Third, the district court's order seems to hold that any forum contact is sufficient to support specific personal jurisdiction, so long as it can be related to the plaintiff in any way.  But recall that specific personal jurisdiction is grounded in due process, which asks whether it is fundamentally fair to hold a defendant to answer in a forum where it is not at home.  At some point, the affiliation between the forum contact and the claim can be so attenuated that it can no longer be said that one "arose from" the other.  That is what we think is going on in Dubose.

If specific personal jurisdiction exists in every state where a multi-center clinical trial occurred, then any plaintiff who used the drug conceivably could sue the manufacturer in any of those states—no matter where the manufacturer is based and no matter where the plaintiff resides or used the drug. In the one example the district court cited, that would translate to specific personal jurisdiction in 44 states. Dubose, at *3 (citing M.M. ex rel. Meyers v. GlaxoSmithKline LLC, 61 N.E.3d 1026 (Ill. Ct.
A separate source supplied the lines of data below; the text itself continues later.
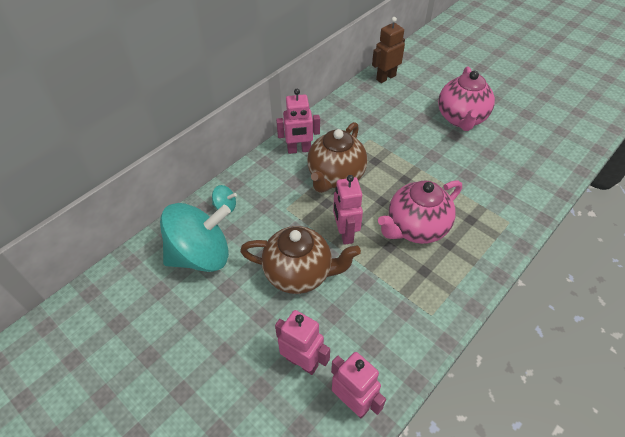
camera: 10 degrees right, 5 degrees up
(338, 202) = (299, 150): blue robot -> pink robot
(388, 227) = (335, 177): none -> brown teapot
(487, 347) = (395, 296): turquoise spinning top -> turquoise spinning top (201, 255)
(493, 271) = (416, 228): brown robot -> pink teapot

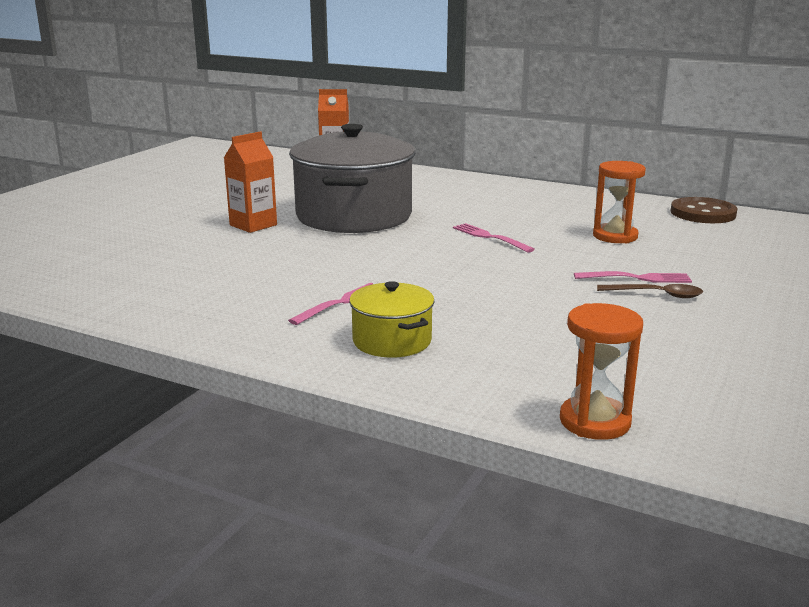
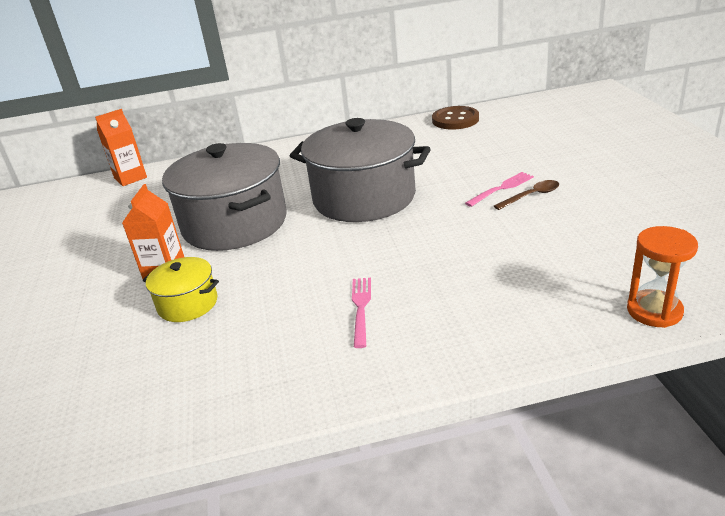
camera: 35 degrees left, 10 degrees up
(392, 341) = (450, 321): yellow pot -> yellow pot (188, 304)
(490, 237) = (364, 197): pink fork -> grey pot
(615, 236) = (437, 160): orange hourglass -> none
App. 2016)).  That is not "specific" personal jurisdiction.  That more resembles the concept of universal jurisdiction that the Supreme Court condemned in Bauman.
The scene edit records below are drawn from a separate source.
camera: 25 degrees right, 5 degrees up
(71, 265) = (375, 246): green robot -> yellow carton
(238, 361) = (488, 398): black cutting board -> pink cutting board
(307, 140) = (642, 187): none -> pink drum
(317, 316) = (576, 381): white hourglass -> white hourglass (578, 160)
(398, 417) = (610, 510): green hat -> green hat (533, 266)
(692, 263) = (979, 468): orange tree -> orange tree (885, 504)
It could not be more unlike the disciplined contours of specific jurisdiction set forth in BMS.  The proliferation of jurisdiction to a multiplicity of states allowed the litigation tourism problem to arise in the first place.  It is also what led the Supreme Court to reel in personal jurisdiction.  Moreover, while the district court observed that "it is not clear what the alternative would be," we would say the alternative is that Plaintiffs can sue a defendant where the defendant is at home or in states where they reside or where they ingested the product and experienced alleged injuries.  The Supreme Court made this clear in BMS too, where it rejected the plaintiffs' "parade of horribles" and held that its "straightforward application of settled principles of personal jurisdiction" left plaintiffs ample alternatives, whether suing alone or in combination with others.

The case is in South Carolina now, so we doubt this order will undergo appellate review. That's unfortunate.  Another thing is that the district court in Dubose relied most heavily on the M.M. ex rel. Meyers order to support its finding of jurisdiction.  But M.M. is currently in the U.S. Supreme Court on a petition for certiorari.  In light of BMS, we would not be surprised if the Supreme Court granted cert., vacated the order, and remanded for further proceedings.  That would leave Dubose as even more of an outlier.

This article is presented for informational purposes only and is not intended to constitute legal advice.